Comment avez-vous rencontré Jonathan Millet ? J’ai adoré le scénario du film dont mon agent m’avait parlé. Nous nous sommes rencontrés avec Jonathan Millet six mois avant le tournage. Il m’a expliqué sa vision des choses et ce qu’il désirait au niveau du personnage. Le projet était très séduisant.

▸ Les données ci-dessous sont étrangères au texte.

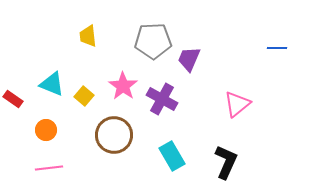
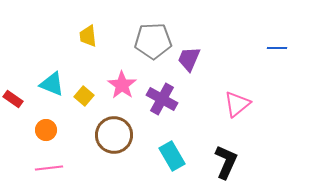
pink star: moved 1 px left, 1 px up
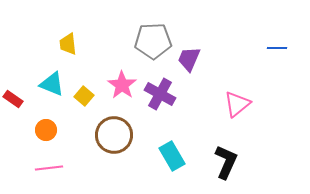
yellow trapezoid: moved 20 px left, 8 px down
purple cross: moved 2 px left, 5 px up
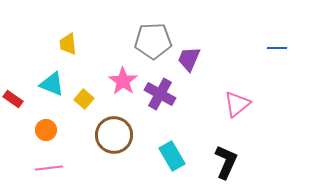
pink star: moved 1 px right, 4 px up
yellow square: moved 3 px down
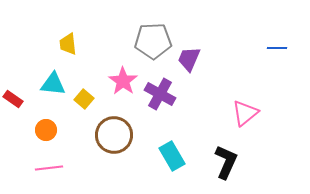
cyan triangle: moved 1 px right; rotated 16 degrees counterclockwise
pink triangle: moved 8 px right, 9 px down
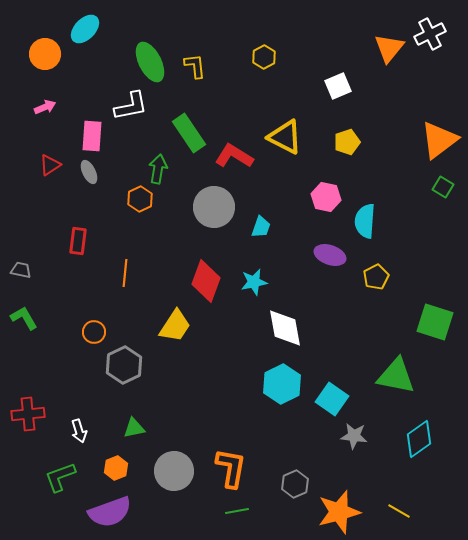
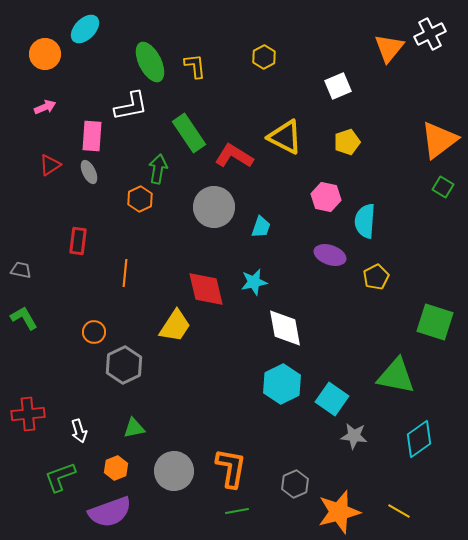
red diamond at (206, 281): moved 8 px down; rotated 33 degrees counterclockwise
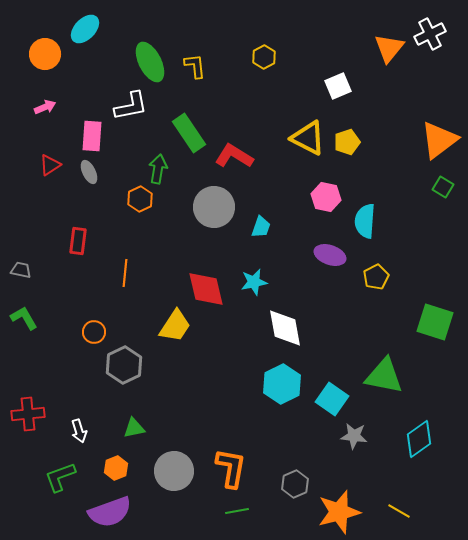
yellow triangle at (285, 137): moved 23 px right, 1 px down
green triangle at (396, 376): moved 12 px left
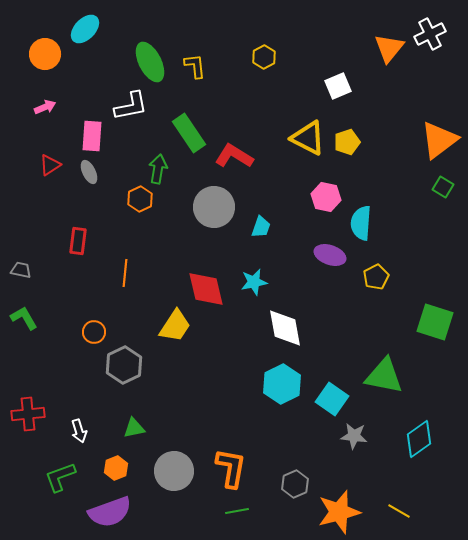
cyan semicircle at (365, 221): moved 4 px left, 2 px down
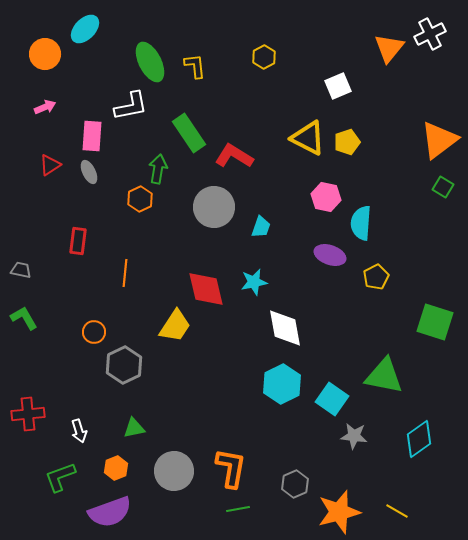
green line at (237, 511): moved 1 px right, 2 px up
yellow line at (399, 511): moved 2 px left
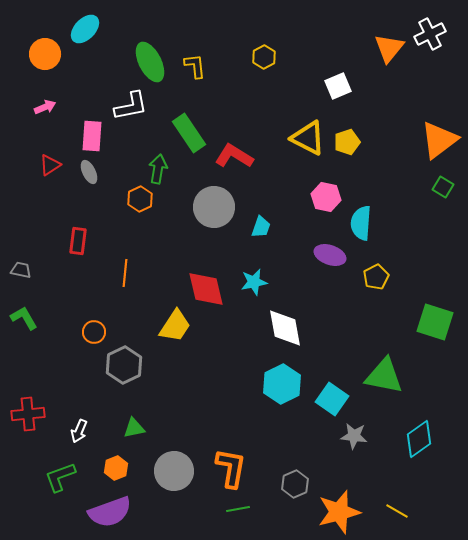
white arrow at (79, 431): rotated 40 degrees clockwise
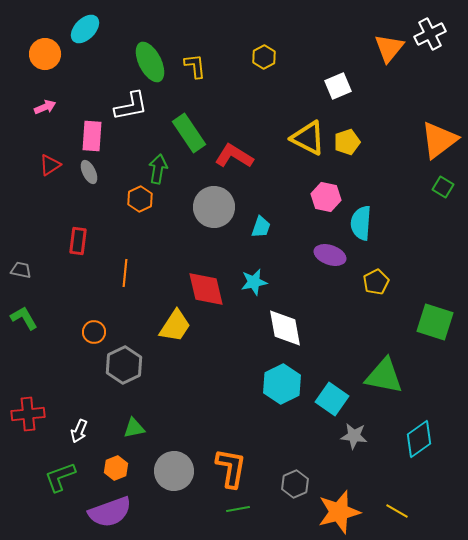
yellow pentagon at (376, 277): moved 5 px down
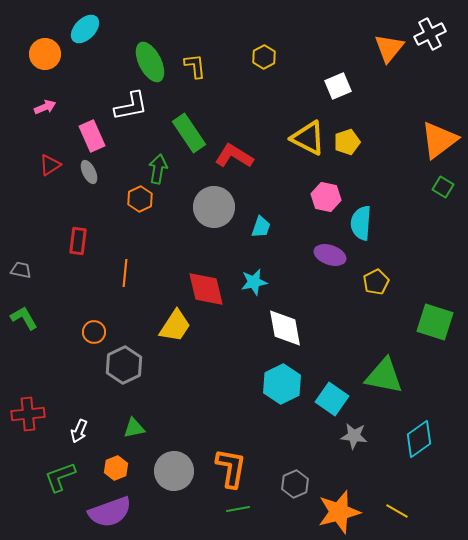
pink rectangle at (92, 136): rotated 28 degrees counterclockwise
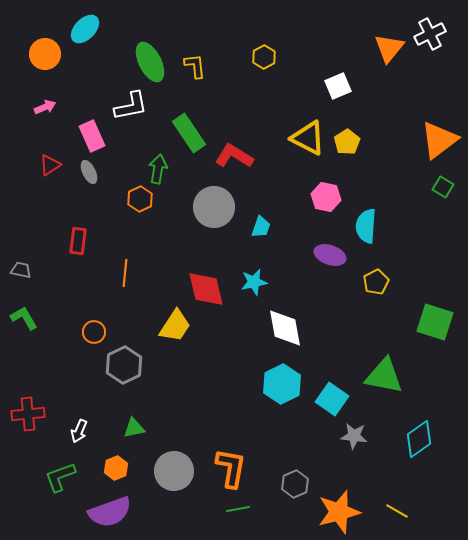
yellow pentagon at (347, 142): rotated 15 degrees counterclockwise
cyan semicircle at (361, 223): moved 5 px right, 3 px down
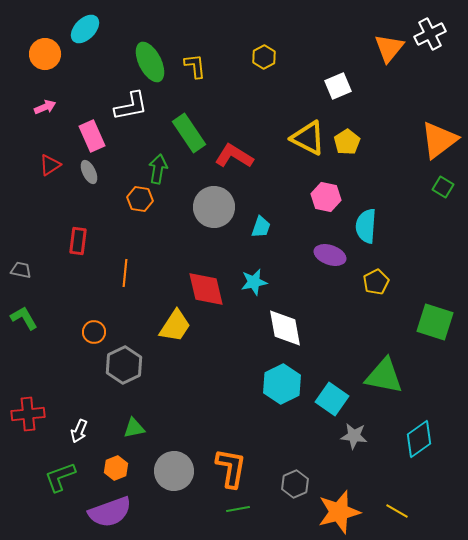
orange hexagon at (140, 199): rotated 25 degrees counterclockwise
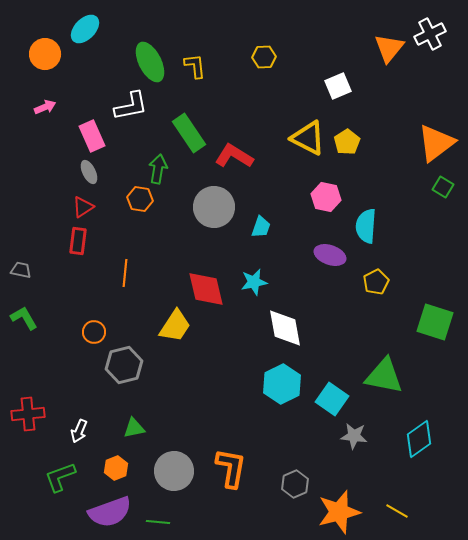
yellow hexagon at (264, 57): rotated 25 degrees clockwise
orange triangle at (439, 140): moved 3 px left, 3 px down
red triangle at (50, 165): moved 33 px right, 42 px down
gray hexagon at (124, 365): rotated 12 degrees clockwise
green line at (238, 509): moved 80 px left, 13 px down; rotated 15 degrees clockwise
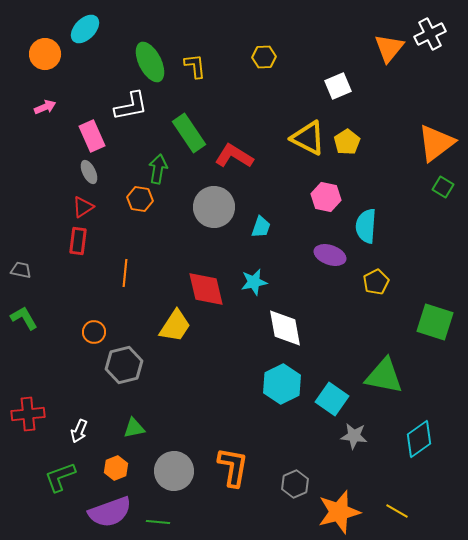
orange L-shape at (231, 468): moved 2 px right, 1 px up
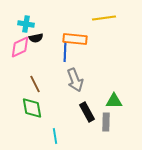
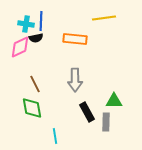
blue line: moved 24 px left, 31 px up
gray arrow: rotated 20 degrees clockwise
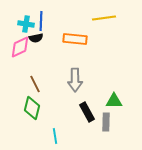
green diamond: rotated 25 degrees clockwise
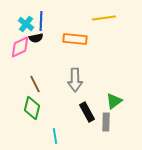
cyan cross: rotated 28 degrees clockwise
green triangle: rotated 36 degrees counterclockwise
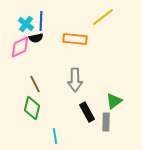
yellow line: moved 1 px left, 1 px up; rotated 30 degrees counterclockwise
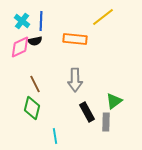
cyan cross: moved 4 px left, 3 px up
black semicircle: moved 1 px left, 3 px down
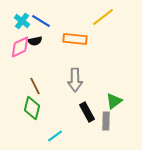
blue line: rotated 60 degrees counterclockwise
brown line: moved 2 px down
gray rectangle: moved 1 px up
cyan line: rotated 63 degrees clockwise
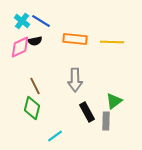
yellow line: moved 9 px right, 25 px down; rotated 40 degrees clockwise
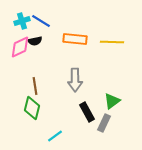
cyan cross: rotated 35 degrees clockwise
brown line: rotated 18 degrees clockwise
green triangle: moved 2 px left
gray rectangle: moved 2 px left, 2 px down; rotated 24 degrees clockwise
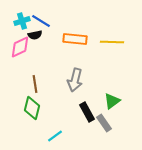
black semicircle: moved 6 px up
gray arrow: rotated 15 degrees clockwise
brown line: moved 2 px up
gray rectangle: rotated 60 degrees counterclockwise
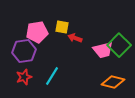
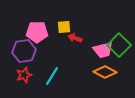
yellow square: moved 2 px right; rotated 16 degrees counterclockwise
pink pentagon: rotated 10 degrees clockwise
red star: moved 2 px up
orange diamond: moved 8 px left, 10 px up; rotated 15 degrees clockwise
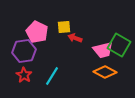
pink pentagon: rotated 25 degrees clockwise
green square: rotated 15 degrees counterclockwise
red star: rotated 21 degrees counterclockwise
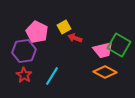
yellow square: rotated 24 degrees counterclockwise
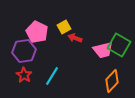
orange diamond: moved 7 px right, 9 px down; rotated 75 degrees counterclockwise
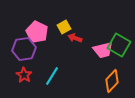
purple hexagon: moved 2 px up
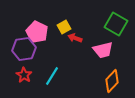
green square: moved 3 px left, 21 px up
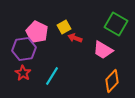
pink trapezoid: rotated 45 degrees clockwise
red star: moved 1 px left, 2 px up
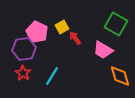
yellow square: moved 2 px left
red arrow: rotated 32 degrees clockwise
orange diamond: moved 8 px right, 5 px up; rotated 60 degrees counterclockwise
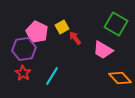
orange diamond: moved 2 px down; rotated 25 degrees counterclockwise
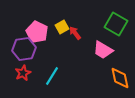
red arrow: moved 5 px up
red star: rotated 14 degrees clockwise
orange diamond: rotated 30 degrees clockwise
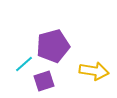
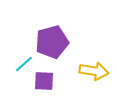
purple pentagon: moved 1 px left, 4 px up
purple square: rotated 20 degrees clockwise
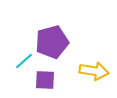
cyan line: moved 3 px up
purple square: moved 1 px right, 1 px up
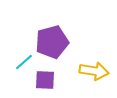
cyan line: moved 1 px down
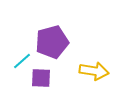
cyan line: moved 2 px left, 1 px up
purple square: moved 4 px left, 2 px up
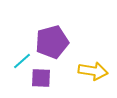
yellow arrow: moved 1 px left
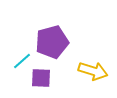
yellow arrow: rotated 8 degrees clockwise
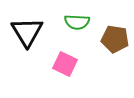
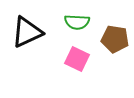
black triangle: rotated 36 degrees clockwise
pink square: moved 12 px right, 5 px up
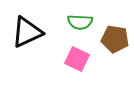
green semicircle: moved 3 px right
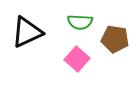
pink square: rotated 15 degrees clockwise
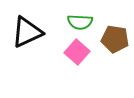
pink square: moved 7 px up
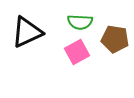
pink square: rotated 20 degrees clockwise
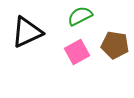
green semicircle: moved 6 px up; rotated 150 degrees clockwise
brown pentagon: moved 6 px down
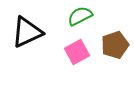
brown pentagon: rotated 28 degrees counterclockwise
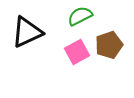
brown pentagon: moved 6 px left
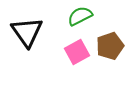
black triangle: rotated 40 degrees counterclockwise
brown pentagon: moved 1 px right, 1 px down
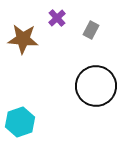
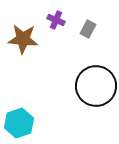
purple cross: moved 1 px left, 2 px down; rotated 24 degrees counterclockwise
gray rectangle: moved 3 px left, 1 px up
cyan hexagon: moved 1 px left, 1 px down
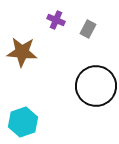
brown star: moved 1 px left, 13 px down
cyan hexagon: moved 4 px right, 1 px up
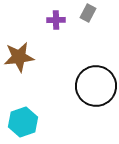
purple cross: rotated 24 degrees counterclockwise
gray rectangle: moved 16 px up
brown star: moved 3 px left, 5 px down; rotated 12 degrees counterclockwise
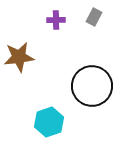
gray rectangle: moved 6 px right, 4 px down
black circle: moved 4 px left
cyan hexagon: moved 26 px right
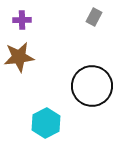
purple cross: moved 34 px left
cyan hexagon: moved 3 px left, 1 px down; rotated 8 degrees counterclockwise
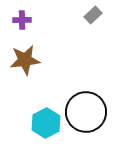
gray rectangle: moved 1 px left, 2 px up; rotated 18 degrees clockwise
brown star: moved 6 px right, 3 px down
black circle: moved 6 px left, 26 px down
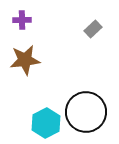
gray rectangle: moved 14 px down
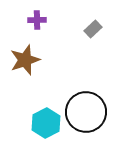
purple cross: moved 15 px right
brown star: rotated 12 degrees counterclockwise
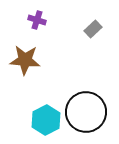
purple cross: rotated 18 degrees clockwise
brown star: rotated 24 degrees clockwise
cyan hexagon: moved 3 px up
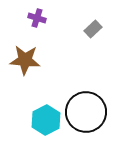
purple cross: moved 2 px up
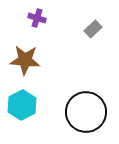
cyan hexagon: moved 24 px left, 15 px up
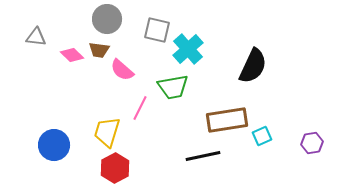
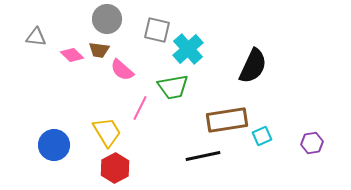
yellow trapezoid: rotated 132 degrees clockwise
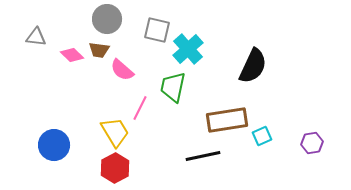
green trapezoid: rotated 112 degrees clockwise
yellow trapezoid: moved 8 px right
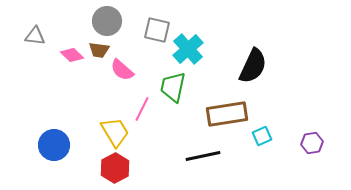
gray circle: moved 2 px down
gray triangle: moved 1 px left, 1 px up
pink line: moved 2 px right, 1 px down
brown rectangle: moved 6 px up
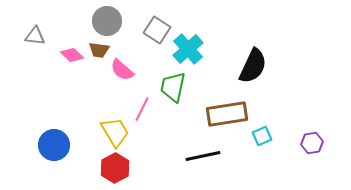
gray square: rotated 20 degrees clockwise
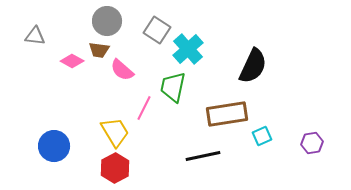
pink diamond: moved 6 px down; rotated 15 degrees counterclockwise
pink line: moved 2 px right, 1 px up
blue circle: moved 1 px down
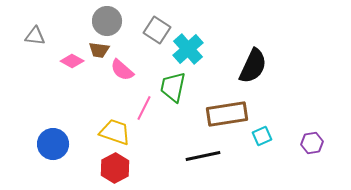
yellow trapezoid: rotated 40 degrees counterclockwise
blue circle: moved 1 px left, 2 px up
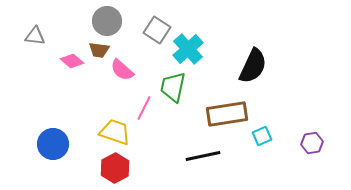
pink diamond: rotated 10 degrees clockwise
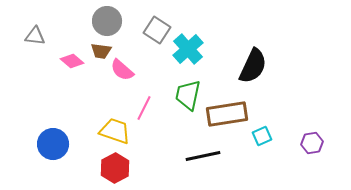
brown trapezoid: moved 2 px right, 1 px down
green trapezoid: moved 15 px right, 8 px down
yellow trapezoid: moved 1 px up
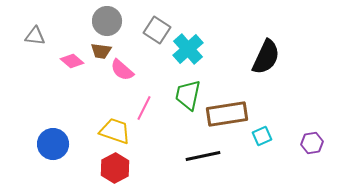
black semicircle: moved 13 px right, 9 px up
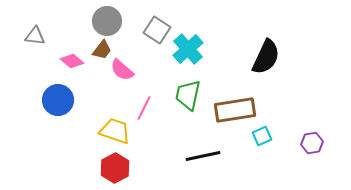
brown trapezoid: moved 1 px right, 1 px up; rotated 60 degrees counterclockwise
brown rectangle: moved 8 px right, 4 px up
blue circle: moved 5 px right, 44 px up
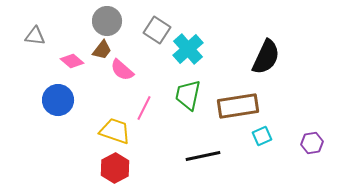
brown rectangle: moved 3 px right, 4 px up
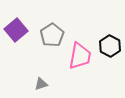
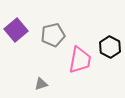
gray pentagon: moved 1 px right; rotated 20 degrees clockwise
black hexagon: moved 1 px down
pink trapezoid: moved 4 px down
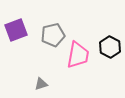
purple square: rotated 20 degrees clockwise
pink trapezoid: moved 2 px left, 5 px up
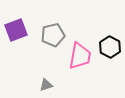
pink trapezoid: moved 2 px right, 1 px down
gray triangle: moved 5 px right, 1 px down
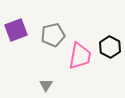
gray triangle: rotated 40 degrees counterclockwise
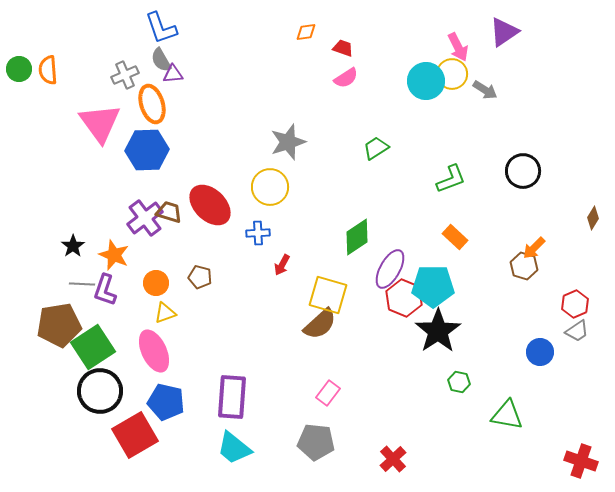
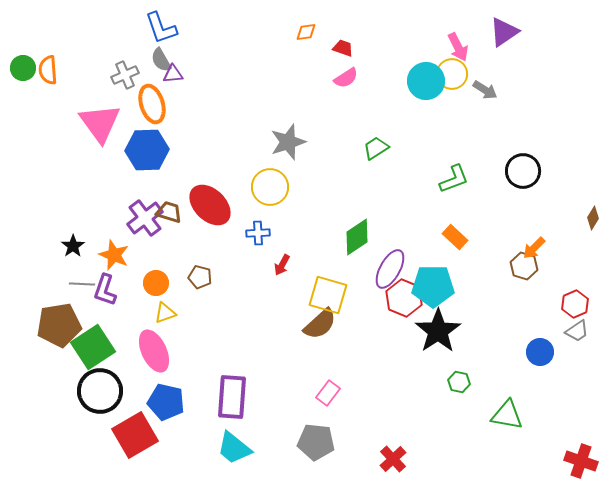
green circle at (19, 69): moved 4 px right, 1 px up
green L-shape at (451, 179): moved 3 px right
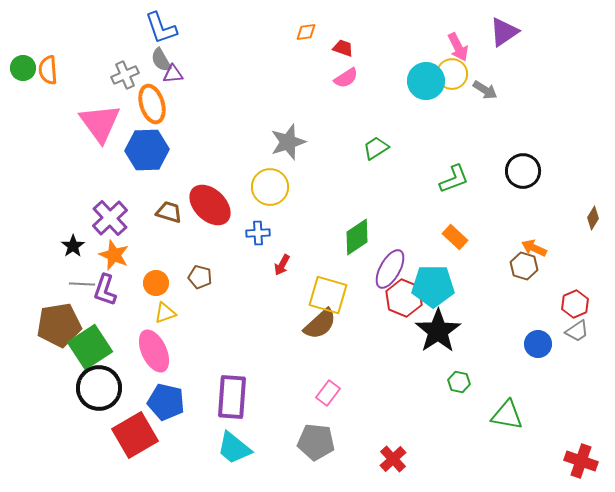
purple cross at (145, 218): moved 35 px left; rotated 6 degrees counterclockwise
orange arrow at (534, 248): rotated 70 degrees clockwise
green square at (93, 347): moved 3 px left
blue circle at (540, 352): moved 2 px left, 8 px up
black circle at (100, 391): moved 1 px left, 3 px up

Qu’est-ce qui vous attirait dans ce projet ? C’était moderne d’une certaine manière et très intelligent. Jonathan est un homme brillant qui pose des questions actuelles essentielles. J’aime le fait que le film comporte beaucoup de offs. Il parle de Syrie nous ne la voyons jamais, il parle de torture on n’en voit pas. Il évoque beaucoup de choses sans jamais les montrer, en évitant tout voyeurisme et sans victimisation tout en provoquant la réflexion, en étant très imaginatif. C’est un film sur les sensations. Il évite ainsi le voyeurisme qui peut mener à la vulgarité. J’aimais aussi la dureté du sujet et l’élégance avec laquelle Jonathan Millet voulait le traiter. C’était un bon objet cinématographique.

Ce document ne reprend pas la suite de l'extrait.